I’m frozen in a moment in time which envelops me 
like a cocoon,
drops of blood roiling saliva,
drops of sweat spoiling tears.
“A poor-caliber Caliban, four-eyed and two-tongued.”
(Sometimes images migrate from poem to poem
against my will.)
I spell out in amazement the difference between 
lust and love
on a roundtrip between here and hell.
“I learned it the hard way,” you mutter
your lips still stuck to mine,
your thoughts wound tight around my thoughts 
like grapevines spiraling around the canes,
your eyes burning with a primitive joy 
that withers me like X-rays
and condemns me to bread-crusts-and-bilge-water 
from dawn to dusk! 

Colonizing. Stories

Friends from all over the world question my right 
to tell stories of another race
but I stubbornly keep writing about you, 
writing in silence in tacky two-star hotels rooms 
in the two hemispheres.
        You carve words directly in your skin
        like a monk performing acts of penance
        for the sins of others. 
        The blood, 
        in suspicious stains 
        that you got used to not seeing, 
        dripping like a Chinese water torture 
        drop by drop into the pile of the carpet,
        changing you from victim
        to self-executioner.
        The pain spreads through the air 
        with the lusty smell of African flowers 
        still waiting to be catalogued by 
        the Royal Horticultural Society. 

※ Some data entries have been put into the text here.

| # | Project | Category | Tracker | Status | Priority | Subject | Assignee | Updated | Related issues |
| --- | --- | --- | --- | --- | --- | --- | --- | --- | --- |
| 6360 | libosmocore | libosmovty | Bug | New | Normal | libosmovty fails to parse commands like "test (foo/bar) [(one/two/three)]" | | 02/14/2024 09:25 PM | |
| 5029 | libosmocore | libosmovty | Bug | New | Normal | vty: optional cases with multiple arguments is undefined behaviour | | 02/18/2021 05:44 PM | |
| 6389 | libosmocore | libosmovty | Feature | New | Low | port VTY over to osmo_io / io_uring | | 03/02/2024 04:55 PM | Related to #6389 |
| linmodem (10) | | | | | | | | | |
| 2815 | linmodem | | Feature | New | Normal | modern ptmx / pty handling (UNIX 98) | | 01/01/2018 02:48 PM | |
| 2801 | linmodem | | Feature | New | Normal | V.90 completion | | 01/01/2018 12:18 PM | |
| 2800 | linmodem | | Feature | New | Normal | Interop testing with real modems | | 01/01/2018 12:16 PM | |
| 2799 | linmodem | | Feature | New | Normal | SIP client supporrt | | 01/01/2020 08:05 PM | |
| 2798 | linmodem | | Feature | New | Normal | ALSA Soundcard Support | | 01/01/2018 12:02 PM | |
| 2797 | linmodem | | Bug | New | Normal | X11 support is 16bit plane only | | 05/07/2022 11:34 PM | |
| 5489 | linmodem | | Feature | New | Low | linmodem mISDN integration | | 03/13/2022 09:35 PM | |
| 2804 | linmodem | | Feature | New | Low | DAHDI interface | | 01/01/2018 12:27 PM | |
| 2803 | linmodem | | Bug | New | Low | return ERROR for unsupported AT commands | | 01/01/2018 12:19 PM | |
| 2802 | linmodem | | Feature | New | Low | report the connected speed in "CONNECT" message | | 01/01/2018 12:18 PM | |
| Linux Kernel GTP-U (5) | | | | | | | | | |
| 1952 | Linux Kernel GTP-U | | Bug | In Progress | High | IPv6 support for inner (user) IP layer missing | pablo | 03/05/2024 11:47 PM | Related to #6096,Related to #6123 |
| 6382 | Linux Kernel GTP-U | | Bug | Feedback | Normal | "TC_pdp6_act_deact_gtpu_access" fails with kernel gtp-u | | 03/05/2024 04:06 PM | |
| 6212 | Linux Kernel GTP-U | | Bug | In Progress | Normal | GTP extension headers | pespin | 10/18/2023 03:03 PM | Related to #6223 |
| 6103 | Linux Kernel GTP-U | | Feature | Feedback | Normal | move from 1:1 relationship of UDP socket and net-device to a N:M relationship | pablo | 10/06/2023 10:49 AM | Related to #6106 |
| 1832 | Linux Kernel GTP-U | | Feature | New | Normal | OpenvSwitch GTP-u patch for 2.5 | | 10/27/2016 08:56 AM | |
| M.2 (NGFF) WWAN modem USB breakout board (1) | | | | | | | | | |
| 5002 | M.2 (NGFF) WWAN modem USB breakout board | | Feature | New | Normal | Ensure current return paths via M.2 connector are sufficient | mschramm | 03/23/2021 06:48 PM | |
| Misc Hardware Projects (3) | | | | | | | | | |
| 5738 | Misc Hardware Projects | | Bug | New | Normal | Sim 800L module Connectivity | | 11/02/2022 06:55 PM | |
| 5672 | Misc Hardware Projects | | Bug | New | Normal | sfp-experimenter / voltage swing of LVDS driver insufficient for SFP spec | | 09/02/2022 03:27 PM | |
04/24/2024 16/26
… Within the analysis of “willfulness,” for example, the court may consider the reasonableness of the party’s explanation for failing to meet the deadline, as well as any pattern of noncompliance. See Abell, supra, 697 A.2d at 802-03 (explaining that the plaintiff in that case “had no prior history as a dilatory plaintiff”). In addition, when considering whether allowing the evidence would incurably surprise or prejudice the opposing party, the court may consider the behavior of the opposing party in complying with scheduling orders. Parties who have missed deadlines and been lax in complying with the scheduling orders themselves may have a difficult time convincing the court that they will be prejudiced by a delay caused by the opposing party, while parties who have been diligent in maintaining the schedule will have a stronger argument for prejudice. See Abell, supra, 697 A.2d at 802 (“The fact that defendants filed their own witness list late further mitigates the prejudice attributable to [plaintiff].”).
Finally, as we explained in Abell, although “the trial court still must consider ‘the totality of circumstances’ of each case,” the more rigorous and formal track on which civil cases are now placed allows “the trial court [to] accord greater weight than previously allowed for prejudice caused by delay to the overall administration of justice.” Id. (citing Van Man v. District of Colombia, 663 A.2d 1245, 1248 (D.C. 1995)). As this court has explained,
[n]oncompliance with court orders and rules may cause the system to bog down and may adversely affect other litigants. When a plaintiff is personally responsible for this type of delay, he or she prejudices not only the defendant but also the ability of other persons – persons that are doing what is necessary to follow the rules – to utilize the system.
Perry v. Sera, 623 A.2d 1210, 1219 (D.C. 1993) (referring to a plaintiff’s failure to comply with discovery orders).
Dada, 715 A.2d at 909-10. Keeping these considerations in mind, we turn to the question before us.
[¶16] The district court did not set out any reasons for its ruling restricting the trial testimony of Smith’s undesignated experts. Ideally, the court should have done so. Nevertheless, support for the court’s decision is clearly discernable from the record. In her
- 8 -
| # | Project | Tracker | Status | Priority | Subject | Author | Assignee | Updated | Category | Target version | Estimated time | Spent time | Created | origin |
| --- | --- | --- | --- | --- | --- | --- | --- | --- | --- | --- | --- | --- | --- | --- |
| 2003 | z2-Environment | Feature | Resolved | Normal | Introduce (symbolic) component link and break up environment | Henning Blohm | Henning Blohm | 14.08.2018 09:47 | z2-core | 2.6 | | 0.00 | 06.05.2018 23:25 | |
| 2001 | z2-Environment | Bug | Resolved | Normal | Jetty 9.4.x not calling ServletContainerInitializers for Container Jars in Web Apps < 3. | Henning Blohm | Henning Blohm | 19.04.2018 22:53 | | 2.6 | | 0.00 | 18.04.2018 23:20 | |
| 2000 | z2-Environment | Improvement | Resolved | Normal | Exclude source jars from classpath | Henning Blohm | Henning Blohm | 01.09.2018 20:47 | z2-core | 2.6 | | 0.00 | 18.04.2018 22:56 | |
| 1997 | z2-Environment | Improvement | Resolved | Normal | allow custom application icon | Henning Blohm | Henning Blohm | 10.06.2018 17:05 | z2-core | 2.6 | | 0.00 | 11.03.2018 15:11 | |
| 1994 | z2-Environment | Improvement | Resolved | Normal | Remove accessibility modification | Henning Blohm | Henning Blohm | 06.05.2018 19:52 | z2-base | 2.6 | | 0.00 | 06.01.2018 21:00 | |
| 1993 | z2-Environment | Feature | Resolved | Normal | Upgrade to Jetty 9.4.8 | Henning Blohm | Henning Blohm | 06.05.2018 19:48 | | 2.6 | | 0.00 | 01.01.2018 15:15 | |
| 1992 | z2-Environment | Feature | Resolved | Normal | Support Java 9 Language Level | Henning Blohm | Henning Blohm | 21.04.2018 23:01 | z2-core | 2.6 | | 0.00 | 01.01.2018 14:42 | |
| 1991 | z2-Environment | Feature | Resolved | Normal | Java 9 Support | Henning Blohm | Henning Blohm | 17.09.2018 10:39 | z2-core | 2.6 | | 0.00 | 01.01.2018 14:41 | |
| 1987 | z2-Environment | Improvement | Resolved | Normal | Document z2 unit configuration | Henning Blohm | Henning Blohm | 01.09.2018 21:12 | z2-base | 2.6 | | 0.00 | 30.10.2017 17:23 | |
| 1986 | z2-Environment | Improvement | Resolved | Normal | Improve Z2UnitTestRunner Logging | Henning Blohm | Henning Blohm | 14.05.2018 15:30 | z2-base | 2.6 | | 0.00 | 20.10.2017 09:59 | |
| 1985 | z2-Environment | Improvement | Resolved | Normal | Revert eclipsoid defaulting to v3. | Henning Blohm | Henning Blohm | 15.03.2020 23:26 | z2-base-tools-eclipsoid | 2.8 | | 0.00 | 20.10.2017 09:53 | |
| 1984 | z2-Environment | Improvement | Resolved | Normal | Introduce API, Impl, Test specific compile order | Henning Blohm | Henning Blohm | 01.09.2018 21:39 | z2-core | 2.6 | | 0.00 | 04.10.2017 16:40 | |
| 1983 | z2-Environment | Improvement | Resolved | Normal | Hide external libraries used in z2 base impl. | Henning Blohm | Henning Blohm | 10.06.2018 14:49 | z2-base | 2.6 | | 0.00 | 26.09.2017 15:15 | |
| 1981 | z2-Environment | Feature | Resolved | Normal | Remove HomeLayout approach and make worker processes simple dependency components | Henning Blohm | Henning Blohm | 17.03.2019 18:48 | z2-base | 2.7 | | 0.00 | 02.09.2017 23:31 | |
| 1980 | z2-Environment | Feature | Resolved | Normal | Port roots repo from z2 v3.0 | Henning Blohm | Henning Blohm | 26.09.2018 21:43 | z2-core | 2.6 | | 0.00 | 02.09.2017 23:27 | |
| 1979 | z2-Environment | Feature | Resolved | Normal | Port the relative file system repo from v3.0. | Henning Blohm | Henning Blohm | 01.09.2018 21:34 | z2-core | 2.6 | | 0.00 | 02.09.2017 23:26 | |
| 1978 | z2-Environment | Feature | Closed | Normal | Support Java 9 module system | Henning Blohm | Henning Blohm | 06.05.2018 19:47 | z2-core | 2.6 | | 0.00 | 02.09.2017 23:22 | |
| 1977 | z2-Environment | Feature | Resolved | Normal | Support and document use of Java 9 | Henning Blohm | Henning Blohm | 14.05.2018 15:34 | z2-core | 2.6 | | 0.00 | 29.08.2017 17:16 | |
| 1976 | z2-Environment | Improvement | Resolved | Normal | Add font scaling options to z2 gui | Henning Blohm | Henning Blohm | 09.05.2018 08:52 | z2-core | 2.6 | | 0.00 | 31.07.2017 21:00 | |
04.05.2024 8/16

Your syllables slip into my syllables,
inseminating them, 
an intercourse that lacks the least tenderness
like an in-vitro fertilization where the end justifies 
the means –
one wriggling sperm chosen randomly 
from the plastic cup
penetrates the egg against its own will.
        You write
        hunchbacked over the table
        full of wonder
        like a first-grader still struggling to understand 
the meaning of each letter.
When the angel comes, his color doesn’t matter.